[Opening Input for this task section]
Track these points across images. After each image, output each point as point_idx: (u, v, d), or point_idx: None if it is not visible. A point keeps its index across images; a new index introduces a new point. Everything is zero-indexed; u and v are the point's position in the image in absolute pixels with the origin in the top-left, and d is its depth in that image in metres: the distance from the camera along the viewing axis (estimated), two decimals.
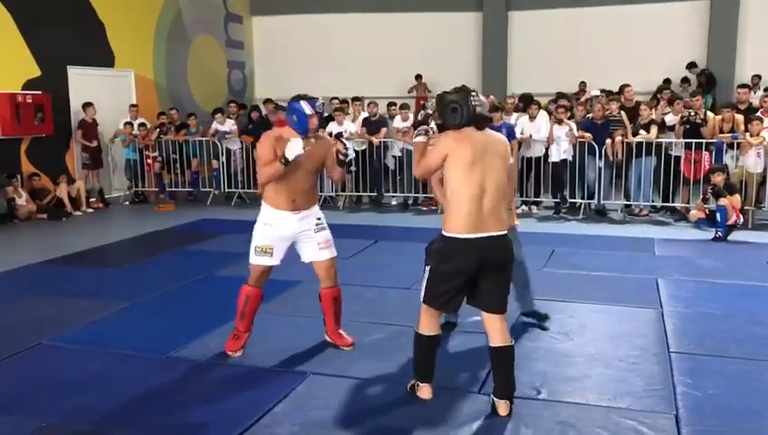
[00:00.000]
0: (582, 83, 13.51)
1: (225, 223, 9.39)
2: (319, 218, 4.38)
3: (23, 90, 10.40)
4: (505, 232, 3.47)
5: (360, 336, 4.69)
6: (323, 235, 4.37)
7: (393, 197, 11.11)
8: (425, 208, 10.61)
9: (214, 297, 5.71)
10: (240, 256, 5.89)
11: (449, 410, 3.64)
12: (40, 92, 10.58)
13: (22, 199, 9.97)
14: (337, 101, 11.61)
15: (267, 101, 12.58)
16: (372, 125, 10.77)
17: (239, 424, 3.47)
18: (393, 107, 11.32)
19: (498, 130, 9.29)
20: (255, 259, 4.31)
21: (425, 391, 3.72)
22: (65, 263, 7.19)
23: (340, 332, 4.56)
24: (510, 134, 9.53)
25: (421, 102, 13.76)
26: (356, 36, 15.50)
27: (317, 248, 4.35)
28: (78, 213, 10.56)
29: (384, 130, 10.70)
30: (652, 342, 4.64)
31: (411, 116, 10.81)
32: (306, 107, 4.16)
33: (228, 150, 11.41)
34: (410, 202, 10.96)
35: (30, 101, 10.39)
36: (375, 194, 10.96)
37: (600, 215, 9.83)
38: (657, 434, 3.36)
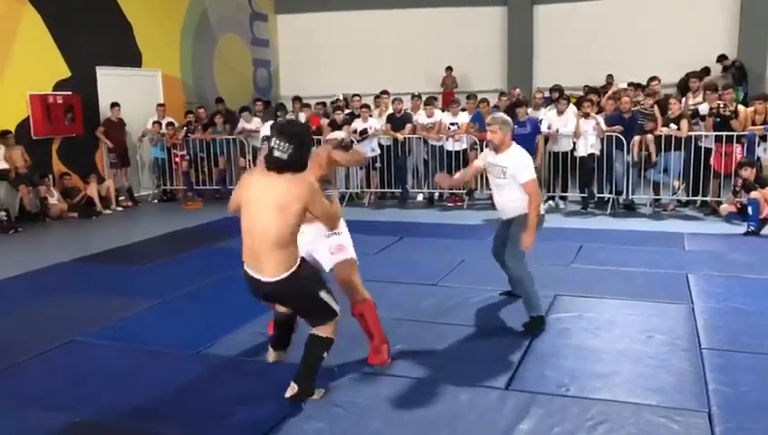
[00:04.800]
0: (609, 76, 13.34)
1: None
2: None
3: (53, 90, 10.59)
4: (274, 280, 3.43)
5: (387, 332, 4.69)
6: (334, 240, 4.12)
7: (419, 192, 11.10)
8: (450, 204, 10.58)
9: (241, 294, 5.72)
10: None
11: (476, 405, 3.63)
12: (70, 93, 10.76)
13: (54, 198, 10.15)
14: (358, 98, 11.61)
15: (296, 99, 12.61)
16: (397, 121, 10.76)
17: (269, 419, 3.51)
18: (417, 99, 11.29)
19: (523, 125, 9.36)
20: None
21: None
22: (96, 260, 7.31)
23: (376, 348, 4.23)
24: (535, 129, 9.46)
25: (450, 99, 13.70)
26: (381, 33, 15.48)
27: (329, 254, 4.13)
28: (108, 211, 10.72)
29: (409, 126, 10.68)
30: (682, 338, 4.58)
31: (437, 112, 10.77)
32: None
33: (255, 148, 11.48)
34: (436, 198, 10.94)
35: (60, 101, 10.57)
36: (400, 190, 10.96)
37: (629, 209, 9.72)
38: (689, 431, 3.33)
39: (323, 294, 3.60)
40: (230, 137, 11.62)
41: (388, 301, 5.43)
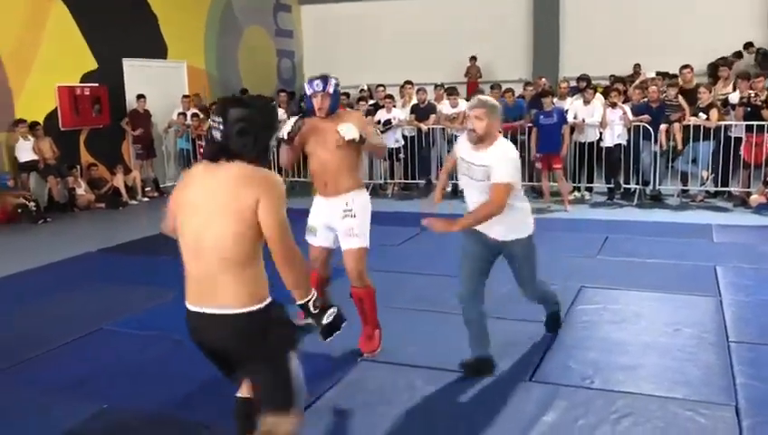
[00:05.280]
0: (637, 66, 13.14)
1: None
2: (348, 206, 4.02)
3: (81, 82, 10.72)
4: (230, 312, 2.37)
5: (409, 323, 4.71)
6: (347, 223, 4.01)
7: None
8: None
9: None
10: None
11: (499, 397, 3.61)
12: (97, 85, 10.88)
13: (81, 189, 10.30)
14: (382, 88, 11.58)
15: None
16: (421, 112, 10.72)
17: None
18: (440, 90, 11.23)
19: (549, 115, 9.27)
20: (305, 236, 4.25)
21: None
22: (123, 251, 7.41)
23: (369, 335, 4.21)
24: (561, 119, 9.37)
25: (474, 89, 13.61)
26: (405, 22, 15.41)
27: (341, 237, 4.06)
28: (134, 202, 10.85)
29: (433, 116, 10.64)
30: (710, 331, 4.51)
31: (461, 102, 10.71)
32: (306, 87, 4.06)
33: (278, 139, 11.49)
34: (460, 189, 10.88)
35: (87, 93, 10.71)
36: (424, 181, 10.92)
37: (656, 201, 9.59)
38: (717, 425, 3.28)
39: (293, 366, 2.48)
40: None
41: (411, 292, 5.43)
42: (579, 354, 4.16)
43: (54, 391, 3.84)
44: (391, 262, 6.25)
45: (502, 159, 3.63)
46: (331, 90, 3.96)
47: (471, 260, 3.91)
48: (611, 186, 9.85)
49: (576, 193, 9.94)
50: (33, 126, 9.77)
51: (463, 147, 3.86)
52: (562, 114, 9.47)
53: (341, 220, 4.03)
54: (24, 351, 4.45)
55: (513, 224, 3.84)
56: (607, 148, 9.64)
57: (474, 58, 14.87)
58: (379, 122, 10.68)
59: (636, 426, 3.28)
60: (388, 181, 11.13)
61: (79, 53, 10.73)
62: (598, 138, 9.72)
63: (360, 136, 3.88)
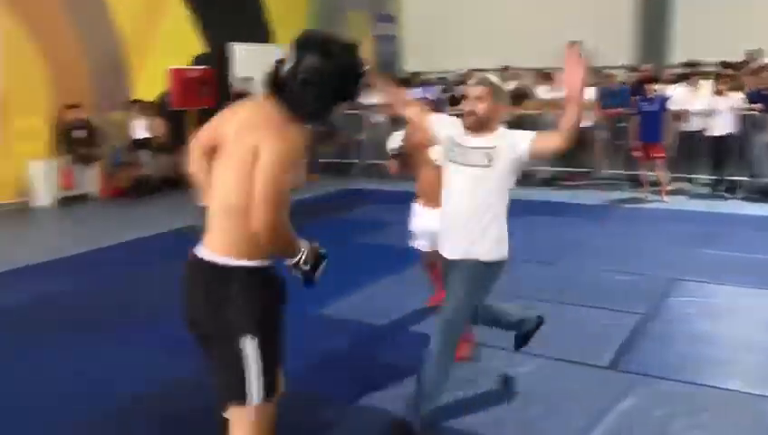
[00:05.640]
0: (749, 52, 12.37)
1: (368, 193, 9.70)
2: None
3: (191, 65, 11.30)
4: (215, 261, 2.14)
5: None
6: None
7: (537, 170, 10.89)
8: (571, 183, 10.32)
9: (355, 263, 5.96)
10: (382, 225, 6.15)
11: (576, 382, 3.62)
12: (205, 67, 11.44)
13: None
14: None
15: (414, 74, 12.72)
16: (519, 97, 10.58)
17: (400, 378, 3.62)
18: (537, 74, 11.06)
19: (651, 101, 8.94)
20: (412, 243, 4.39)
21: None
22: None
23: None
24: (662, 107, 9.02)
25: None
26: (506, 6, 15.19)
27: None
28: None
29: (527, 102, 10.49)
30: None
31: (558, 87, 10.50)
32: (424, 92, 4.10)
33: (373, 123, 11.71)
34: (553, 176, 10.69)
35: (197, 75, 11.27)
36: None
37: (764, 195, 9.07)
38: None
39: (254, 350, 2.09)
40: (350, 112, 11.90)
41: (502, 279, 5.43)
42: (665, 346, 4.08)
43: (160, 351, 4.16)
44: None
45: (515, 133, 3.06)
46: (431, 97, 4.00)
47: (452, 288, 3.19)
48: (716, 177, 9.40)
49: (678, 184, 9.55)
50: (146, 106, 10.43)
51: (454, 129, 3.16)
52: (665, 101, 9.12)
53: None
54: (134, 313, 4.84)
55: (501, 237, 3.18)
56: (714, 137, 9.19)
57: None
58: None
59: (715, 420, 3.22)
60: None
61: (190, 38, 11.33)
62: (704, 127, 9.28)
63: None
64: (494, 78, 3.12)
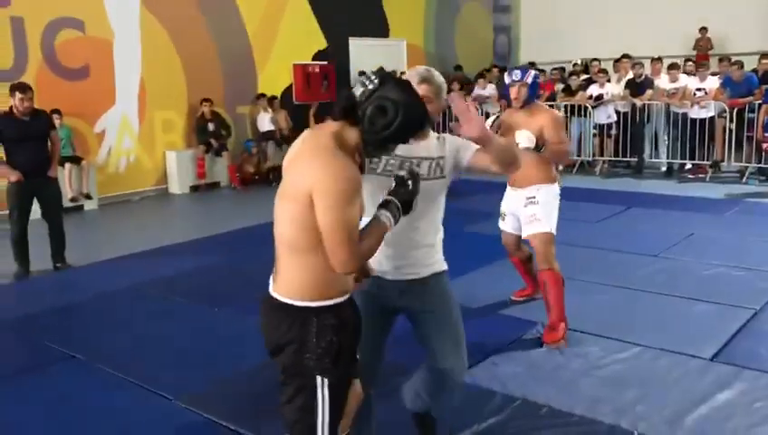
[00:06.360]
0: None
1: (474, 183, 9.78)
2: (532, 196, 4.11)
3: (312, 60, 11.88)
4: (277, 298, 2.11)
5: (591, 295, 4.82)
6: (530, 210, 4.11)
7: (658, 162, 10.59)
8: (691, 176, 9.96)
9: (458, 250, 6.14)
10: (486, 215, 6.29)
11: (675, 371, 3.65)
12: (326, 62, 11.98)
13: None
14: (597, 62, 11.29)
15: (530, 64, 12.67)
16: (637, 87, 10.33)
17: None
18: (657, 63, 10.71)
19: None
20: (499, 222, 4.55)
21: None
22: None
23: (552, 325, 4.06)
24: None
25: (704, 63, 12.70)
26: None
27: (523, 224, 4.20)
28: None
29: (650, 91, 10.20)
30: None
31: (682, 76, 10.13)
32: (506, 77, 4.16)
33: (487, 114, 11.80)
34: (676, 168, 10.35)
35: (318, 70, 11.84)
36: (636, 159, 10.54)
37: None
38: None
39: (325, 399, 2.06)
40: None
41: (599, 268, 5.49)
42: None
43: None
44: (587, 238, 6.32)
45: (457, 138, 2.53)
46: (529, 80, 4.04)
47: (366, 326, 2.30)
48: None
49: None
50: (271, 100, 11.09)
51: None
52: (753, 80, 8.58)
53: (524, 208, 4.16)
54: (255, 289, 5.28)
55: (437, 247, 2.62)
56: None
57: (704, 29, 13.82)
58: (590, 97, 10.51)
59: None
60: (597, 158, 10.89)
61: (312, 33, 11.90)
62: None
63: (537, 144, 3.95)
64: (436, 75, 2.53)
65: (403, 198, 2.12)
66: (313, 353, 2.01)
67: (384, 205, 2.09)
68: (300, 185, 1.95)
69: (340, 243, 1.92)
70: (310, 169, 1.95)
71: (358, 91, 2.00)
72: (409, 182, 2.14)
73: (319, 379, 2.04)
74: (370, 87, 1.98)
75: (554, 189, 4.20)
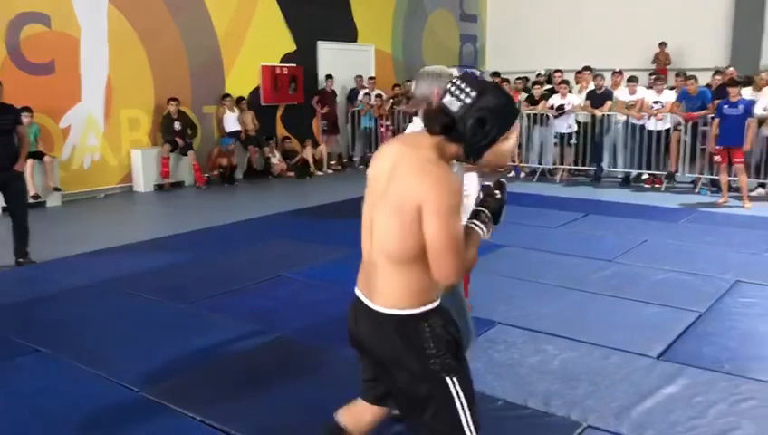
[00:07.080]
0: None
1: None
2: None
3: (281, 63, 11.95)
4: (378, 310, 2.08)
5: (547, 297, 5.02)
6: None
7: (614, 171, 10.92)
8: (647, 185, 10.30)
9: None
10: None
11: (623, 368, 3.84)
12: (294, 65, 12.06)
13: (275, 159, 11.55)
14: (559, 73, 11.60)
15: (494, 74, 12.94)
16: (597, 98, 10.65)
17: None
18: (617, 76, 11.06)
19: (735, 105, 8.84)
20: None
21: None
22: (309, 214, 8.39)
23: None
24: (747, 111, 8.90)
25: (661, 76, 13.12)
26: (590, 7, 15.15)
27: None
28: (320, 173, 11.94)
29: (608, 103, 10.53)
30: None
31: (639, 89, 10.48)
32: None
33: None
34: (632, 178, 10.69)
35: (286, 72, 11.92)
36: (594, 168, 10.86)
37: None
38: None
39: (460, 394, 2.09)
40: None
41: (556, 271, 5.69)
42: (715, 341, 4.23)
43: (241, 320, 4.65)
44: (544, 242, 6.54)
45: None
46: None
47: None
48: None
49: (760, 189, 9.40)
50: (238, 100, 11.13)
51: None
52: (749, 106, 8.99)
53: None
54: (219, 286, 5.38)
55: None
56: None
57: (663, 44, 14.28)
58: (552, 107, 10.80)
59: (756, 409, 3.38)
60: (557, 166, 11.19)
61: (281, 36, 11.98)
62: None
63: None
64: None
65: (493, 208, 2.14)
66: (435, 357, 2.04)
67: (475, 215, 2.12)
68: (408, 198, 1.94)
69: (452, 257, 1.93)
70: (421, 183, 1.93)
71: (454, 105, 1.94)
72: (497, 192, 2.17)
73: (448, 379, 2.06)
74: (468, 101, 1.93)
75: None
[Closing Input for this task section]
**Prompt**
Transcribe the records above exactly, beginning at the line that contains "16: (372, 125, 10.77)" and ending with the line that contains "33: (228, 150, 11.41)", both included, and nothing else.

**Written answer**
16: (372, 125, 10.77)
17: (239, 424, 3.47)
18: (393, 107, 11.32)
19: (498, 130, 9.29)
20: (255, 259, 4.31)
21: (425, 391, 3.72)
22: (65, 263, 7.19)
23: (340, 332, 4.56)
24: (510, 134, 9.53)
25: (421, 102, 13.76)
26: (356, 36, 15.50)
27: (317, 248, 4.35)
28: (78, 213, 10.56)
29: (384, 130, 10.70)
30: (652, 342, 4.64)
31: (411, 116, 10.81)
32: (306, 107, 4.16)
33: (228, 150, 11.41)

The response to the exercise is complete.